Map data onto an existing reference

Instead of starting a new map from scratch, you can map a set of clustered files onto an already existing scaffold analysis. This will generate a map with the same layout and the same landmarks as the original analysis. In order to do this select a reference .scaffold file from the left dropdown, and one of the sample clustered files from the right one (all files need to be located in the current working directory).

You can then use the two boxes to select the markers to be included in the mapping. Markers will appear in the gray area below, in the order in which you have chosen them.

Important: the markers will be mapped between the two datasets in the order displayed in the two gray boxes. The first marker in the right box, will be considered equivalent to the first marker in the left box, the second to the second and so on. It is therefore extremely important that the markers appear in the correct order in the gray boxes. You can drag and drop on the markers to rearrange the order, or simply input them in a different order to begin with (the latter is usually more convenient).

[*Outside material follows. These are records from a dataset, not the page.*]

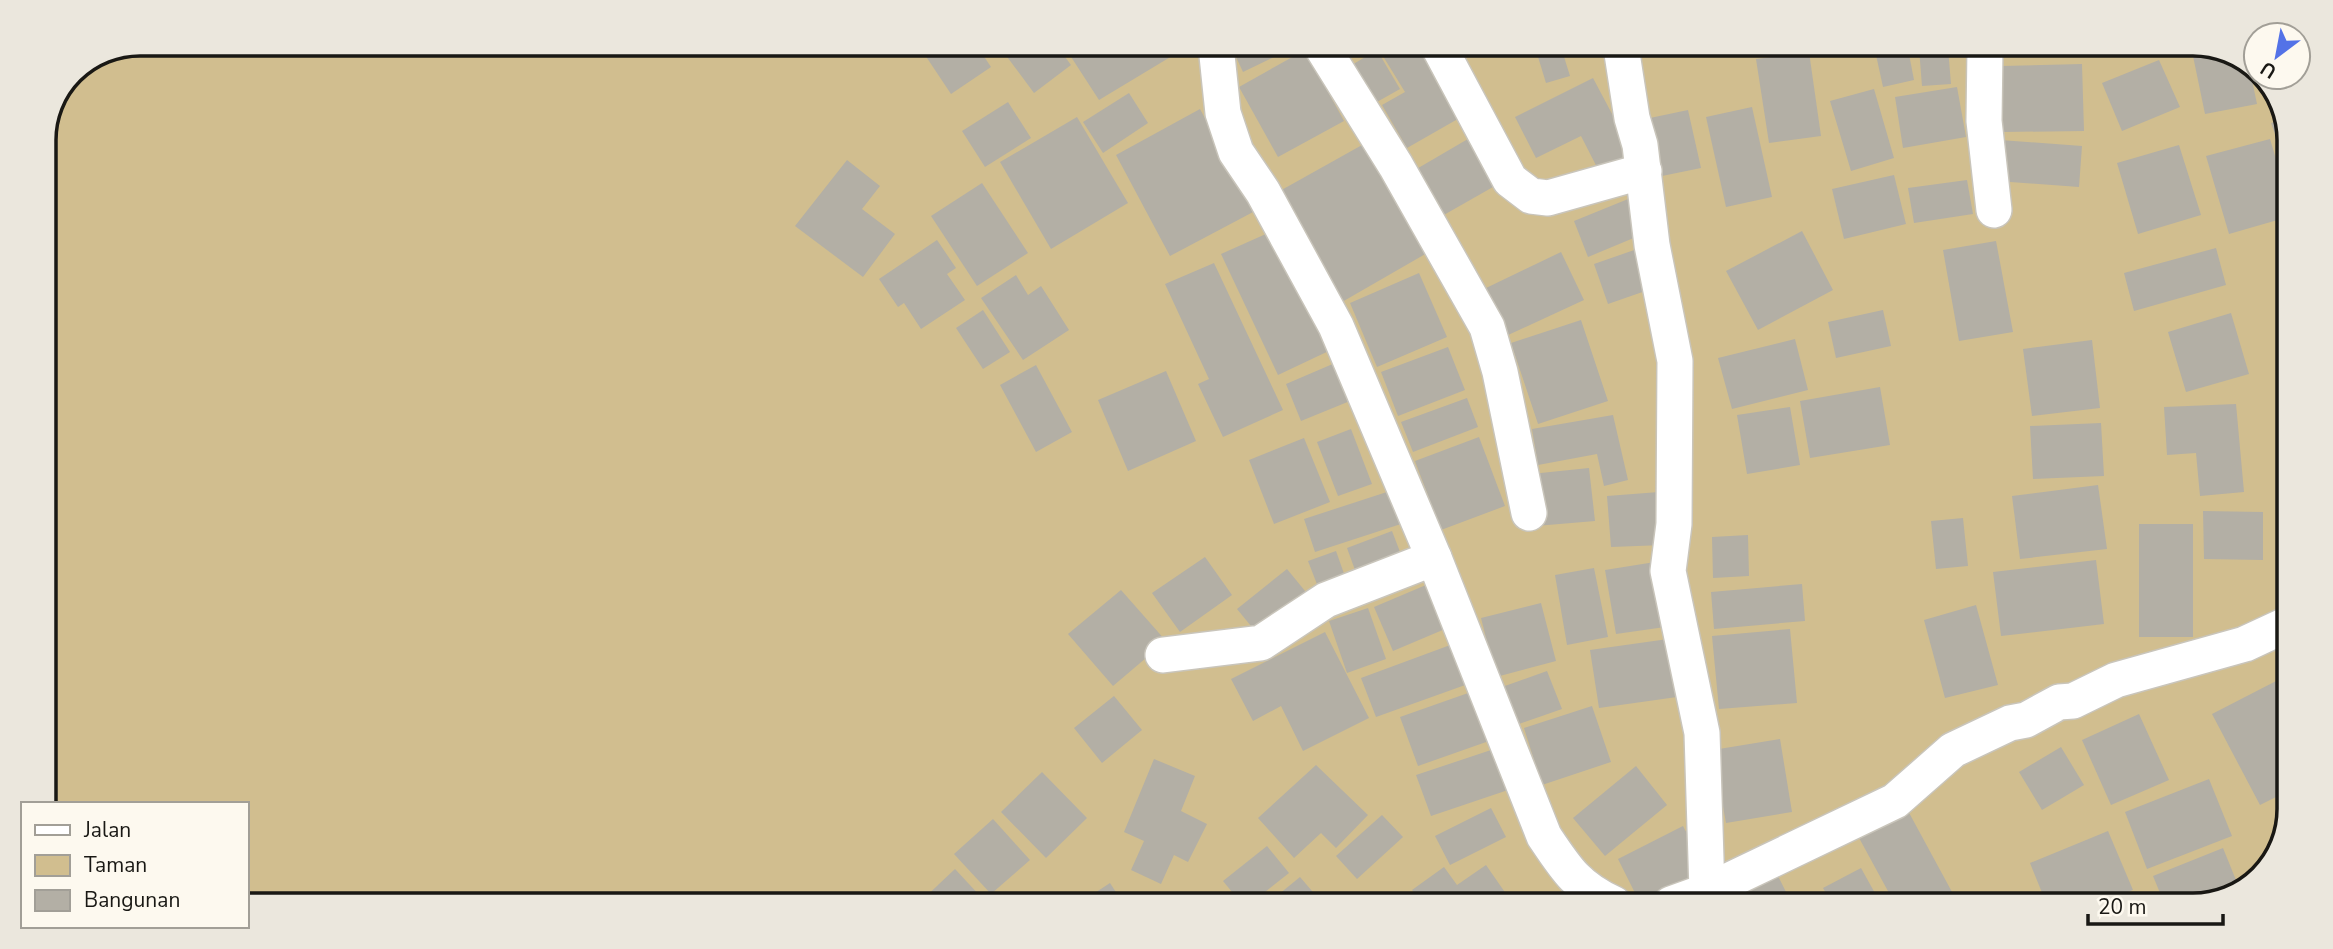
<svg xmlns="http://www.w3.org/2000/svg" width="2333" height="949" font-family="'Nunito Sans',sans-serif">
	<rect width="100%" height="100%" fill="#f0ece2"/>
	<polygon fill="#d1be8f" points="140,44 2225,49 2256,72 2256,77 2270,82 2289,133 2284,841 2251,886 2194,905 247,900 247,804 44,804 44,134 72,72"/>
	<g fill="#b3afa5">
		<polygon points="919,46 977,46 991,67 951,94"/>
		<polygon points="999,46 1057,46 1071,65 1034,93"/>
		<polygon points="1064,46 1173,46 1177,53 1099,100"/>
		<polygon points="1231,46 1295,47 1243,72"/>
		<polygon points="1430,47 1470,112 1407,148 1382,105 1405,92 1378,48"/>
		<polygon points="1535,47 1561,47 1570,76 1546,83"/>
		<polygon points="1919,48 1948,48 1951,84 1922,86"/>
		<polygon points="2008,48 2043,49 2043,51 2008,53"/>
		<polygon points="1908,49 1914,80 1883,87 1876,55"/>
		<polygon points="2225,49 2249,66 2257,104 2205,114 2193,56"/>
		<polygon points="1305,50 1344,121 1278,157 1239,87"/>
		<polygon points="1377,50 1400,89 1368,107 1345,69"/>
		<polygon points="1809,52 1821,136 1769,143 1756,59"/>
		<polygon points="2159,60 2180,107 2122,131 2102,83"/>
		<polygon points="2082,64 2084,131 2003,132 2001,66"/>
		<polygon points="2261,77 2270,82 2278,103 2270,105"/>
		<polygon points="1593,78 1637,161 1603,179 1581,136 1536,158 1515,117"/>
		<polygon points="1957,87 1966,137 1903,148 1895,97"/>
		<polygon points="1874,89 1894,158 1851,171 1830,101"/>
		<polygon points="1129,93 1148,123 1103,153 1083,122"/>
		<polygon points="1008,102 1031,138 985,167 962,131"/>
		<polygon points="1752,107 1772,197 1726,207 1706,117"/>
		<polygon points="1200,109 1255,211 1170,256 1116,155"/>
		<polygon points="1688,110 1701,168 1662,176 1650,118"/>
		<polygon points="1077,117 1128,203 1051,249 1000,162"/>
		<polygon points="2284,119 2289,133 2288,170 2271,123"/>
		<polygon points="1473,136 1500,183 1435,220 1408,174"/>
		<polygon points="2270,139 2289,202 2288,217 2229,234 2206,156"/>
		<polygon points="1371,140 1434,249 1342,302 1278,192"/>
		<polygon points="2000,140 2082,146 2079,187 1997,181"/>
		<polygon points="2179,145 2201,215 2138,234 2117,163"/>
		<polygon points="847,160 880,186 862,209 895,234 863,277 795,226"/>
		<polygon points="1894,175 1906,224 1844,239 1832,189"/>
		<polygon points="1967,180 1973,214 1914,223 1908,188"/>
		<polygon points="982,183 1028,253 977,286 931,216"/>
		<polygon points="1633,197 1648,232 1588,257 1574,221"/>
		<polygon points="1277,229 1333,349 1278,375 1221,254"/>
		<polygon points="1802,231 1833,290 1758,330 1726,271"/>
		<polygon points="937,240 956,268 947,274 965,300 921,329 904,303 898,307 879,279"/>
		<polygon points="1996,241 2013,332 1959,341 1943,250"/>
		<polygon points="1640,248 1654,288 1608,304 1594,264"/>
		<polygon points="2216,248 2226,285 2134,311 2124,273"/>
		<polygon points="1561,252 1584,300 1506,336 1484,289"/>
		<polygon points="1214,263 1283,410 1223,437 1198,384 1209,379 1165,284"/>
		<polygon points="1419,273 1447,337 1377,367 1350,303"/>
		<polygon points="1016,275 1028,295 1041,286 1069,330 1023,360 981,298"/>
		<polygon points="983,310 1010,352 983,369 956,328"/>
		<polygon points="1883,310 1891,346 1836,358 1828,322"/>
		<polygon points="2231,313 2249,374 2186,392 2168,332"/>
		<polygon points="1581,320 1608,401 1538,424 1511,343"/>
		<polygon points="1795,339 1808,390 1732,409 1718,358"/>
		<polygon points="2092,340 2100,408 2032,416 2023,349"/>
		<polygon points="1448,347 1465,390 1398,416 1381,372"/>
		<polygon points="1335,363 1350,401 1301,421 1286,384"/>
		<polygon points="1036,365 1072,432 1036,452 1000,385"/>
		<polygon points="1166,371 1196,441 1128,471 1098,400"/>
		<polygon points="1880,387 1890,445 1810,458 1800,401"/>
		<polygon points="1467,398 1478,427 1413,452 1401,422"/>
		<polygon points="2236,404 2244,492 2200,496 2196,453 2167,455 2164,407"/>
		<polygon points="1790,407 1800,465 1747,474 1737,415"/>
		<polygon points="1613,415 1628,480 1604,486 1597,454 1538,465 1532,429"/>
		<polygon points="2101,423 2104,476 2033,479 2030,426"/>
		<polygon points="1351,429 1372,484 1338,496 1317,442"/>
		<polygon points="1479,437 1505,506 1441,530 1415,461"/>
		<polygon points="1304,438 1330,502 1274,524 1249,460"/>
		<polygon points="1589,468 1595,521 1536,526 1531,474"/>
		<polygon points="2098,485 2107,549 2020,559 2012,496"/>
		<polygon points="1393,490 1404,523 1315,552 1304,519"/>
		<polygon points="1659,492 1663,545 1611,547 1607,496"/>
		<polygon points="2203,511 2263,512 2263,560 2204,559"/>
		<polygon points="1963,518 1968,566 1936,569 1931,521"/>
		<rect x="2139" y="524" width="54" height="113"/>
		<polygon points="1392,531 1405,565 1359,581 1347,548"/>
		<polygon points="1748,535 1749,576 1713,578 1712,537"/>
		<polygon points="1336,551 1347,582 1320,592 1308,561"/>
		<polygon points="1205,557 1232,595 1180,632 1152,593"/>
		<polygon points="2096,560 2104,624 2001,636 1993,572"/>
		<polygon points="1655,562 1665,627 1616,634 1605,570"/>
		<polygon points="1594,568 1608,637 1567,645 1555,575"/>
		<polygon points="1287,569 1310,597 1260,637 1237,609"/>
		<polygon points="1802,584 1805,621 1714,629 1711,592"/>
		<polygon points="1426,585 1445,629 1393,651 1374,607"/>
		<polygon points="1121,590 1166,641 1113,686 1068,634"/>
		<polygon points="1541,603 1556,661 1496,677 1481,618"/>
		<polygon points="1976,605 1998,685 1945,698 1924,620"/>
		<polygon points="1368,608 1386,659 1347,673 1329,621"/>
		<polygon points="1790,629 1797,703 1719,709 1712,636"/>
		<polygon points="1325,632 1369,718 1303,751 1281,706 1253,721 1231,679"/>
		<polygon points="1668,639 1677,697 1599,708 1590,650"/>
		<polygon points="1453,644 1468,684 1376,717 1361,678"/>
		<polygon points="1547,671 1562,709 1516,725 1502,687"/>
		<polygon points="2280,679 2285,690 2284,793 2260,805 2212,714"/>
		<polygon points="1471,692 1489,741 1418,766 1400,717"/>
		<polygon points="1114,696 1142,730 1102,763 1074,728"/>
		<polygon points="1592,706 1611,762 1542,785 1524,728"/>
		<polygon points="2139,714 2169,780 2111,805 2082,740"/>
		<polygon points="1780,739 1792,812 1726,823 1713,750"/>
		<polygon points="1500,747 1514,788 1431,816 1416,775"/>
		<polygon points="2061,747 2084,785 2042,810 2019,772"/>
		<polygon points="1154,759 1195,776 1181,811 1207,824 1188,862 1174,855 1161,884 1131,870 1144,841 1124,832"/>
		<polygon points="1316,765 1368,815 1336,848 1321,833 1294,858 1258,818"/>
		<polygon points="1636,766 1667,805 1605,856 1573,818"/>
		<polygon points="1042,772 1087,818 1046,858 1001,812"/>
		<polygon points="2209,779 2232,836 2147,869 2125,812"/>
		<polygon points="1491,808 1506,837 1450,865 1435,836"/>
		<polygon points="1907,809 1952,892 1929,905 1895,904 1858,836"/>
		<polygon points="1382,815 1403,837 1357,879 1336,856"/>
		<polygon points="993,819 1030,860 991,894 954,854"/>
		<polygon points="1683,826 1706,870 1640,903 1618,859"/>
		<polygon points="2108,831 2133,890 2096,905 2047,905 2030,863"/>
		<polygon points="1267,846 1289,873 1251,903 1241,903 1223,881"/>
		<polygon points="2223,848 2240,890 2194,905 2165,905 2153,876"/>
		<polygon points="1486,865 1511,901 1507,904 1423,903 1412,890 1444,867 1457,885"/>
		<polygon points="1861,868 1881,904 1832,904 1823,888"/>
		<polygon points="955,869 981,897 975,902 920,902"/>
		<polygon points="1777,874 1792,904 1713,904"/>
		<polygon points="1300,877 1318,898 1313,903 1268,903"/>
		<polygon points="1110,883 1123,903 1081,902"/>
	</g>
	<g fill="none" stroke-linecap="round" stroke-linejoin="round">
		<g stroke="#c9c5bb" stroke-width="38">
			<g id="street">
				<path d="M1216,46L1223,113L1236,152L1263,192L1336,326L1434,558L1544,836C1566,869 1577,887 1614,904"/>
				<polyline points="1322,47 1396,166 1487,327 1500,372 1529,513"/>
				<polyline points="1439,47 1510,180 1531,196 1548,198 1644,171"/>
				<polyline points="1621,47 1632,118 1640,145 1652,245 1675,361 1674,524 1668,571 1702,733 1707,891"/>
				<polyline points="1985,48 1984,121 1994,210"/>
				<polyline points="1163,655 1261,643 1326,600 1434,558"/>
				<polyline points="1671,904 1707,891 1895,801 1953,750 2010,723 2026,720 2059,702 2073,701 2116,680 2245,644 2286,625"/>
			</g>
		</g>
		<use href="#street" stroke="#fff" stroke-width="35"/>
	</g>
	<path d="M0 0H2333V949H0ZM140 56H2193A84 84 0 0 1 2277 140V809A84 84 0 0 1 2193 893H140A84 84 0 0 1 56 809V140A84 84 0 0 1 140 56Z" fill="#ebe7dd" fill-rule="evenodd"/>
	<path fill="none" stroke="#191814" stroke-width="3.5" d="M140 56H2193A84 84 0 0 1 2277 140V809A84 84 0 0 1 2193 893H140A84 84 0 0 1 56 809V140A84 84 0 0 1 140 56Z"/>
	<rect x="21" y="802" width="228" height="126" fill="#fdf9ef" stroke="#a29f97" stroke-width="2"/>
	<rect x="35" y="825" width="35" height="10" fill="#ffffff" stroke="#a29f97" stroke-width="2"/>
	<text x="84" y="837" font-size="21" fill="#191814">Jalan</text>
	<rect x="35" y="855" width="35" height="21" fill="#d1be8f" stroke="#a29f97" stroke-width="2"/>
	<text x="84" y="872" font-size="21" fill="#191814">Taman</text>
	<rect x="35" y="890" width="35" height="21" fill="#b3afa5" stroke="#a29f97" stroke-width="2"/>
	<text x="84" y="907" font-size="21" fill="#191814">Bangunan</text>
	<g transform="translate(2277 56) rotate(212)"><circle r="33" fill="#fdf9ef" stroke="#a29f97" stroke-width="2"/>
	<path d="M0-5L12 26L0 18L-12 26Z" fill="#5372e7"/>
	<text y="-10" font-size="19" font-weight="bold" text-anchor="middle" fill="#191814">U</text>
	</g>
	<path d="M2088 914v10h135v-10" fill="none" stroke="#191814" stroke-width="3.5"/>
	<text x="2098" y="914" font-size="21" fill="#191814" stroke="#fdf9ef" stroke-width="5" paint-order="stroke">20 m</text>
</svg>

This is a rundown of the two options:

  • Overlap resolution method: this controls how overlaps between the nodes are resolved in the finaly layout. Repel corrseponds to the standard ForceAtlas2 implementation, nodes are applied a strong repulsive force when they are on top of each other, which causes them not to overlap in the final layout. This may be problematic when a lot of nodes are clustered around a central hub, because the requirement that they do not overlap ends up completely dominating the layout, so that the nodes essentially become arranged in a grid. If that happens you can select the expand option. With this mode, instead of the nodes repelling, the whole graph is expanded linearly, until the nodes don't overlap anymore. This gives a much more accurate positioning of the nodes in these cases.
  • Add inter-cluster connections: whether you want to add connections between the clusters (see above in the section Construct a SCAFFoLD map). It is highly recommended to check this option. If the option is checked, two additional options will appear
  • Markers for inter-cluster connections (if different): in cases where there is limited overlap between the files you are mapping and the reference, you can still use the extra markers you have measured in your sample to calculate the connections between the clusters. In such cases, you can specify here which markers you want to be included in this calculation.
  • Weight factor for inter-cluster connections: this is the weight to be applied to inter-cluster connections, generally it is useful for inter-cluster connections to be weighted lower than connections between clusters and landmarks. The default is 0.7 and it is normally not needed to vary this parameter.

When you hit Start analysis, a new .scaffold file will be created in the working directory, containing the result of mapping the new data onto the existing reference dataset.